● **JOB A**: In the script, what does the prototype use to compute its simple factuality or grounding score?
● **JOB B**: Write out everything in the script from "Downloading rank_bm25-0.2.2-py3-none-any.whl (8.6" down to "score (token overlap)", substituting "abstract" for "summary".

● **TEXT PASSAGE**:
....................
Collecting rank-bm25
  Downloading rank_bm25-0.2.2-py3-none-any.whl.metadata (3.2 kB)
Downloading rank_bm25-0.2.2-py3-none-any.whl (8.6 kB)
Installing collected packages: rank-bm25
Successfully installed rank-bm25-0.2.2


In [4]:
"""
Baseline Prototype: Search + Retrieval-Augmented Summarization + Simple Factuality Check

This script implements a minimal version of the idea discussed in the report:
- Retrieve passages using BM25
- Generate a summary using a small T5 model
- Compute a simple factuality / grounding score (token overlap)
- Include a basic freshness signal from document dates

Dependencies:
    pip install rank-bm25 transformers torch

This is only a small prototype, not an optimized production system.
"""

import math
from datetime import datetime
from dataclasses import dataclass
from typing import List, Dict, Tuple

from rank_bm25 import BM25Okapi
from transformers import T5Tokenizer, T5ForConditionalGeneration


# -------------------------
# Data structures
# -------------------------

@dataclass
class Document:
    doc_id: str
    title: str
    content: str
    published: str  # ISO format "YYYY-MM-DD"


# -------------------------
# Toy corpus (you can replace with your own)
# -------------------------

CORPUS: List[Document] = [
    Document(
        doc_id="doc1",
        title="Large Language Models in Web Search",
        content=(
            "Large language models are increasingly used in web search engines to generate "
            "natural language answers. They are often combined with retrieval systems to form "
            "retrieval-augmented generation pipelines. A key challenge is factual accuracy, "
            "since models may hallucinate information not present in the retrieved documents."
        ),
        published="2024-03-15",
    ),
    Document(
        doc_id="doc2",
        title="Factuality and Hallucinations in Text Generation",
        content=(
            "Factuality in text generation refers to how well the generated statements are "
            "supported by evidence. Evaluation methods often rely on reference documents or "
            "question answering over the output. Hallucinations occur when a model produces "
            "plausible but unsupported claims. Reducing hallucinations is important for "
            "trustworthy AI systems."
        ),
        published="2023-11-02",
    ),
    Document(
        doc_id="doc3",
        title="Freshness and Recency in Search Results",
        content=(
            "Search engines rank documents not only by relevance but also by freshness. "
            "Freshness can be estimated from publication dates or update times. For some "
....................
[Dataset entries]
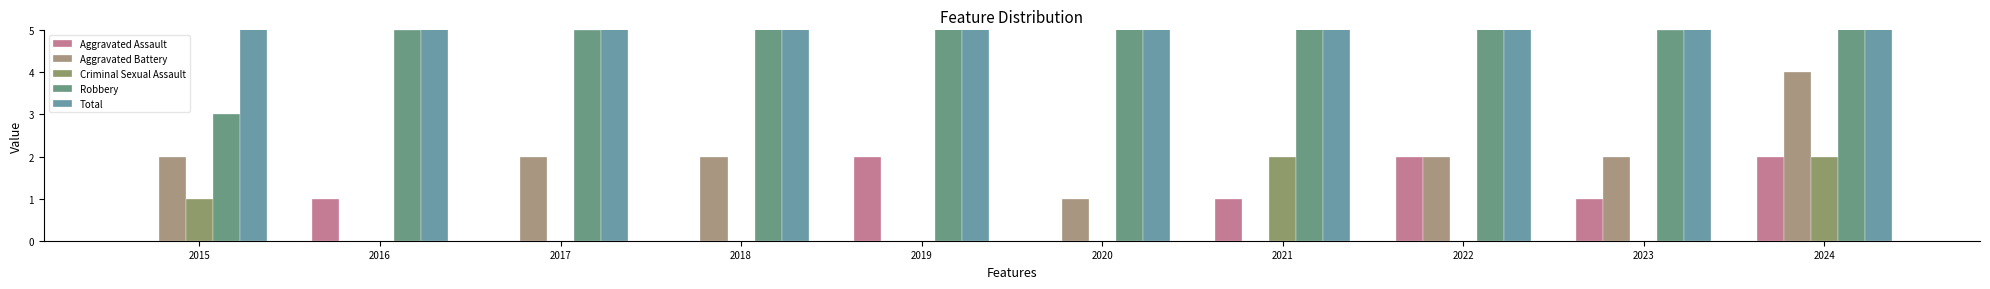

Reading left to right, what are all the values shown in this chart?

Aggravated Assault: 2015=0	2016=1	2017=0	2018=0	2019=2	2020=0	2021=1	2022=2	2023=1	2024=2
Aggravated Battery: 2015=2	2016=0	2017=2	2018=2	2019=0	2020=1	2021=0	2022=2	2023=2	2024=4
Criminal Sexual Assault: 2015=1	2016=0	2017=0	2018=0	2019=0	2020=0	2021=2	2022=0	2023=0	2024=2
Robbery: 2015=3	2016=5	2017=5	2018=11	2019=18	2020=13	2021=6	2022=7	2023=5	2024=12
Total: 2015=6	2016=6	2017=7	2018=13	2019=20	2020=14	2021=9	2022=11	2023=8	2024=20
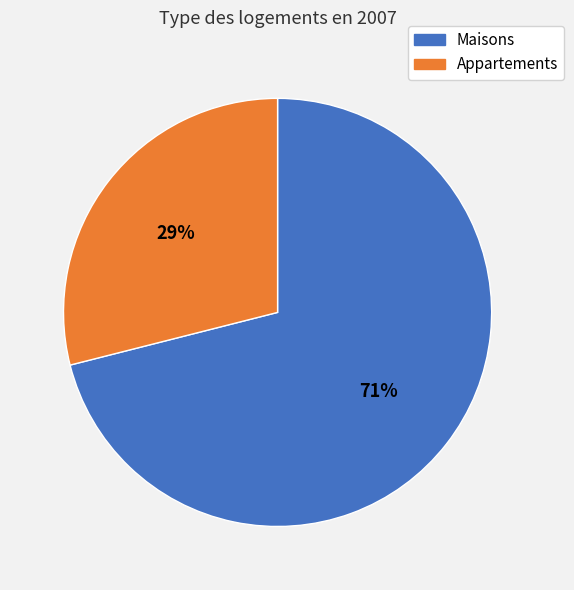

Rank the categories by value from lowest to highest.

Appartements, Maisons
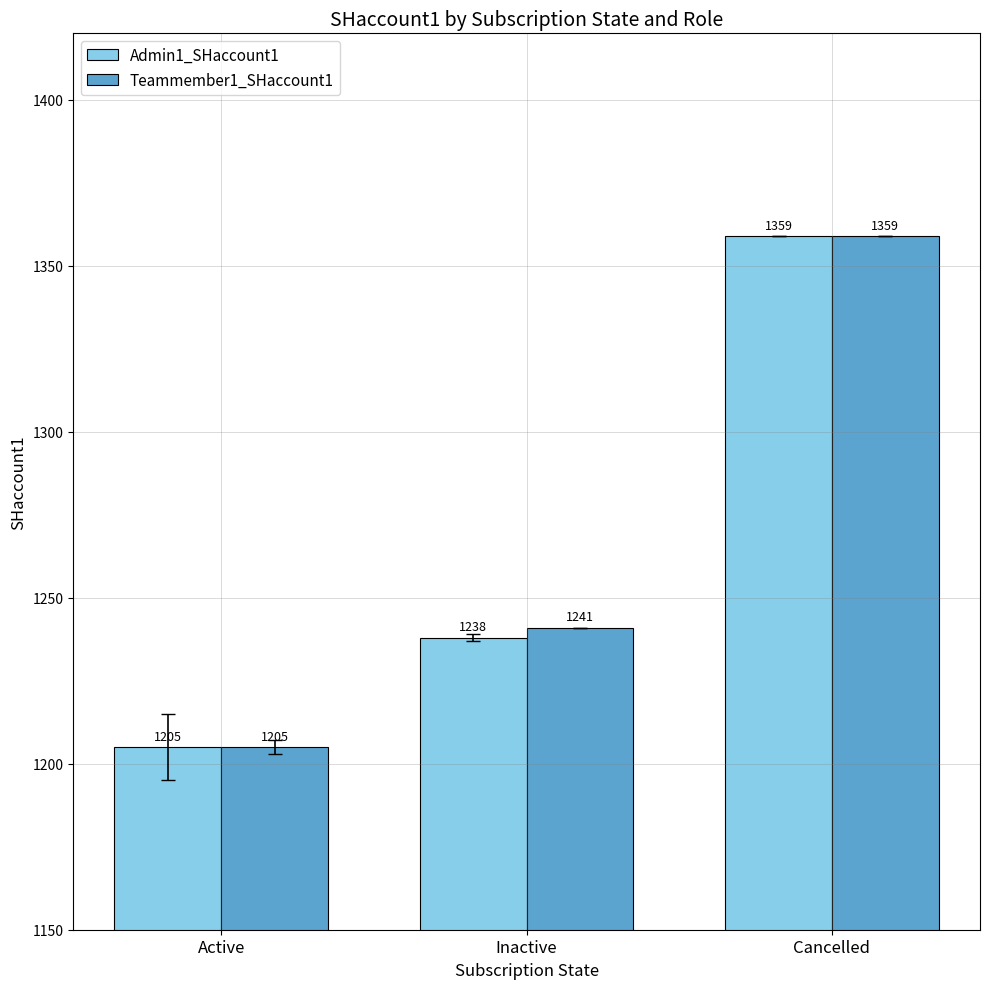

Is it true that Admin1_SHaccount1 equals 1359 at Cancelled?

True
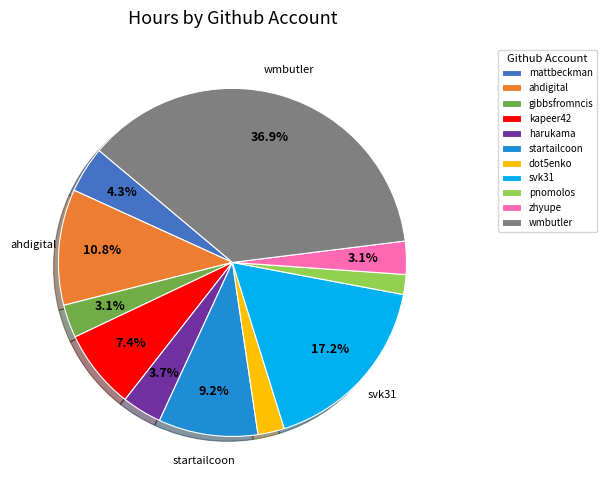

How many segments does this pie chart have?

11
....................
● **FINAL ANSWER A**: Token overlap

● **FINAL ANSWER B**:
Downloading rank_bm25-0.2.2-py3-none-any.whl (8.6 kB)
Installing collected packages: rank-bm25
Successfully installed rank-bm25-0.2.2


In [4]:
"""
Baseline Prototype: Search + Retrieval-Augmented Summarization + Simple Factuality Check

This script implements a minimal version of the idea discussed in the report:
- Retrieve passages using BM25
- Generate a abstract using a small T5 model
- Compute a simple factuality / grounding score (token overlap)